40enne viterbese abusò della figliastra, pena ridotta in appello, da 5 anni a 11 mesi

Ridotta in Appello a 3 anni, 11 mesi e 20 giorni la condanna di primo grado a 5 anni e 8 mesi inflitta due anni fa a un 40enne viterbese che avrebbe abusato della figlia 16enne della compagna durante il lockdown, come riporta valeria terranova su il corriere di viterbo..

La sentenza dei giudici di secondo grado è arrivata ieri, al termine di una lunga udienza terminata in tarda mattinata, che ha segnato le sorti dell’uomo per il quale a dicembre 2022, davanti al collegio del Tribunale di Viterbo, la pubblica accusa chiese 12 anni di reclusione, dopo aver riqualificato il reato in violenza sessuale, aggravata dalla relazione di parentela e dall’età della vittima.
I fatti risalgono alla primavera del 2020 e gli abusi sessuali si sarebbero consumati tra le mura domestiche.

Stando alle ipotesi accusatorie, approfittando dell’assenza della compagna, il patrigno avrebbe molestato l’allora adolescente in diverse occasioni, baciandola sulle labbra e palpeggiandola. In particolare, nel corso dell’ultimo episodio di violenza, il patrigno avrebbe indotto la ragazzina ad avere un rapporto sessuale. A denunciare quanto accaduto la madre della minorenne, la quale si rivolse alle forze dell’ordine dopo aver scoperto tutto, sporgendo una denuncia contro l’ex convivente.

Dunque, secondo il quadro indiziario, formulato dalla Procura, la posizione dell’uomo si sarebbe ulteriormente aggravata, considerate le condizioni di inferiorità psichica, vista la differenza d’età e il vincolo familiare, e per aver commesso tale reato ai danni della giovane, la quale all’epoca non aveva neanche 18 anni. Nel corso del primo procedimento il collegio del Tribunale di Viterbo, presieduto dal giudice Eugenio Turco, affidò a un perito l’analisi di reperti posti sotto sequestro e delle tracce di dna.

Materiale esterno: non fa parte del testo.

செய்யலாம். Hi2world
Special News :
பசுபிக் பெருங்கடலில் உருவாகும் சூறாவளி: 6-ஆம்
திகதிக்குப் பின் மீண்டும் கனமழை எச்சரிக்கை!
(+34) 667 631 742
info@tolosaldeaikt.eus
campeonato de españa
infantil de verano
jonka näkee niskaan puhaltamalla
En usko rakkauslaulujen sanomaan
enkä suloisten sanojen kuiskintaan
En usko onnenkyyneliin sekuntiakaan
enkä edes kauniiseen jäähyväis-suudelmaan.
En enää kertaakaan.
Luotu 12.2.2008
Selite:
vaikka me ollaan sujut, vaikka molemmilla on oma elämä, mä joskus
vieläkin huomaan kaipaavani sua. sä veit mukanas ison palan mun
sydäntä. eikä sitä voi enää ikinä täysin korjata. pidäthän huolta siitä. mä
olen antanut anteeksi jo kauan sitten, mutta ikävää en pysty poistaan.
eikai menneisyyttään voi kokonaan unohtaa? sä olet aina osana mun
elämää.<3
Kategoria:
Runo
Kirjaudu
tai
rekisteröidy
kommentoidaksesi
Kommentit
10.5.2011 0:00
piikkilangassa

La perizia commissionata al fine di verificare la presenza di tracce biologiche del quarantenne su alcuni indumenti e su altri materiali requisiti, e volta a stabilire se fossero o meno riconducibili all’accusato, diede esito positivo, secondo la valutazione dello specialista scelto dal terzetto collegiale. Quindi l’uomo, che aveva prestato il proprio consenso a sottoporsi al tampone salivare, sarebbe stato incastrato dai riscontri emersi dall’accertamento.